Region Karas (Namibia)



Karas - Region in Namibia

Die Region Karas ist die flächenmässiggrößte der 13 Regionen Namibias, hier leben aber die wenigsten Einwohner. Karas liegt im südlichen Teil des Landes. Der Name der Region leitet sich vom Köcherbaum ab.

Leben und Reisen in Karas

Keetmanshoop ist die Regionshauptstadt und auch die am häufigsten von Touristen besuchte Stadt in der Region. Wer Verwaltungsangelegenheiten erledigen will, muss in der region Karas immer nach Keetmanshoop.

Eine touristische Attraktion in Karas ist die Geisterstadt Kolmanskuppe.

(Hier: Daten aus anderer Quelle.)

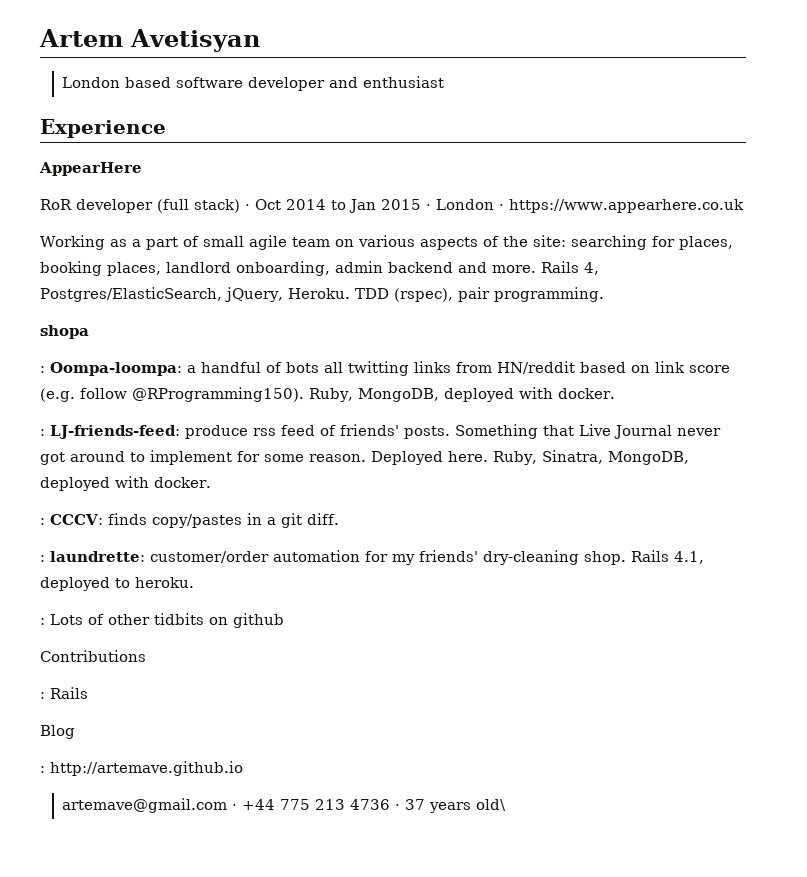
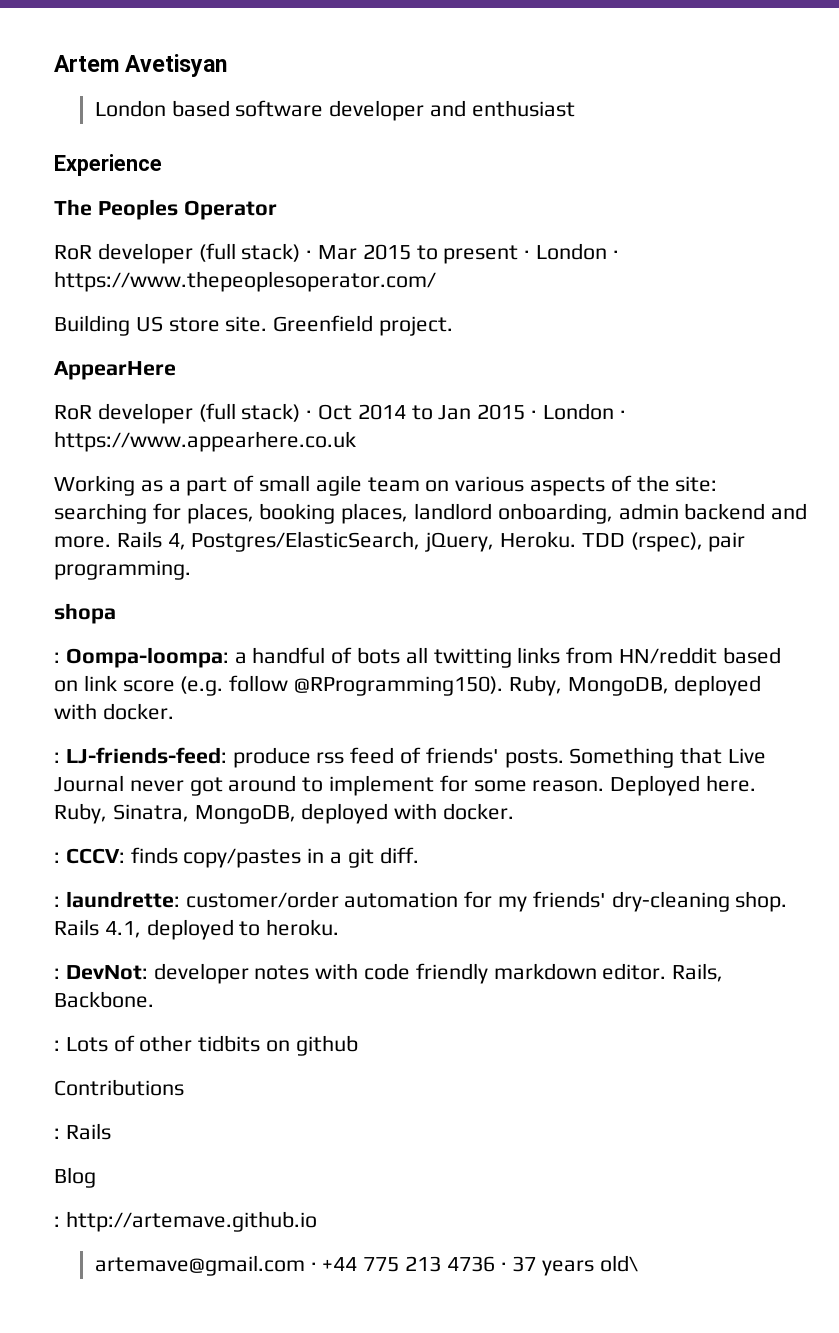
(166, 128) none -> [54,199,277,220] [54,243,619,264] [54,271,436,292] [54,315,454,336] // The Peoples Operator // RoR developer (full stack) · Mar 2015 to present · London · https://www.thepeoplesoperator.com/ // Building US store site. Greenfield project.
(194, 582) none -> [54,963,724,984] [54,991,154,1008] // : DevNot: developer notes with code friendly markdown editor. Rails, Backbone.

Diese Stadt existierte eine ganz Weile, doch dann ging nach und nach die Bevölkerung zurück. Heute stehen die verlassenen Gebäude so da, als würden deren Bewohner bald wieder zurückkehren.
Karas Karte NamibiaAls weitere Sehenswürdigkeiten gelten auch der Fisch River Canyon und der Köcherbaumwald, von desen Gewächsen die Region ihren Namen hat. Wer sich den beeindruckenden Canyon ansehen möchte, der sollte schwindelfrei sein. Es geht hier streckenweise sehr steil hinunter. Für Personen mit Höhenangst ist ein Canyon-Ausflug weniger zu empfehlen. Der Canyon ist der zweitgrößte der Welt und eines der Nationalen Denkmäler von Namibia.

Doch auch den Köcherbaumwald, sollte man sich nicht entgehen lassen. Hier findet man eine beeindruckende Landschaft vor. Schon am 1. Juni im Jahre 1955 wurde der Köcherbaumwald zum Naturdenkmal ernannt. Heute kommen zahlreiche Touristen aus aller Welt her, um diesen imposanten Wald zu besichtigen.

Die Vegetation der Region Karas

Da sich Karas sehr weit erstreckt und den gesamten Süden des Landes einnimmt, findet man hier mehrere Vegetationstypen. Der Westen von Karas liegt am Atlantischen Ozean an. Hier hat man als Tourist kaum Zugang, denn am Küstenstreifen ist ein Diamantensperrgebiet eingerichtet worden. Hier werden überwiegend Diamanten abgebaut, was auch eine der Haupteinnahmequellen der Region ist, selbst wenn die Bevölkerung vom Verkaufserlös nur einen minimalen Anteil erhält.

Weite Teile des Sperrgebietes sind wüstenartig und durch einzelne Gebirge abgeteilt. Unter anderem erheben sich hier die Klinghardtberge. Die kleinen Inseln, welche an der Küste vorgelagert liegen, nennen sich Pinguininseln. Sie gehören zum größten Teil zur Region Karas.
Im Gegensatz zum Sperrgebiet kann man hier als Reisender durchaus Halt machen. Der Anblick der unwirtlichen Landschaften ist überaus faszinierend.

Im Osten des Sperrgebiet liegen große Gebirgszüge mit hohen Randstufen. Die größten Gebirge bilden die Tirasberge und die Hunsberge. Diese sind auch für geführte Wanderungen sehr zu empfehlen. Wegen dem teilweise sehr unwegsamen Gelände, sollte man sich jedoch nicht alleine auf den Weg machen, sofern man das Gebiet nicht wirklich kennt. Der Osten der Region grenzt an die Kalahari.

Die Menschen in Karas leben überwiegend vom Fischfang. Wichtige Wirtschaftszweige in Karas sind natürlich der Diamantenabbau und Bootsbau.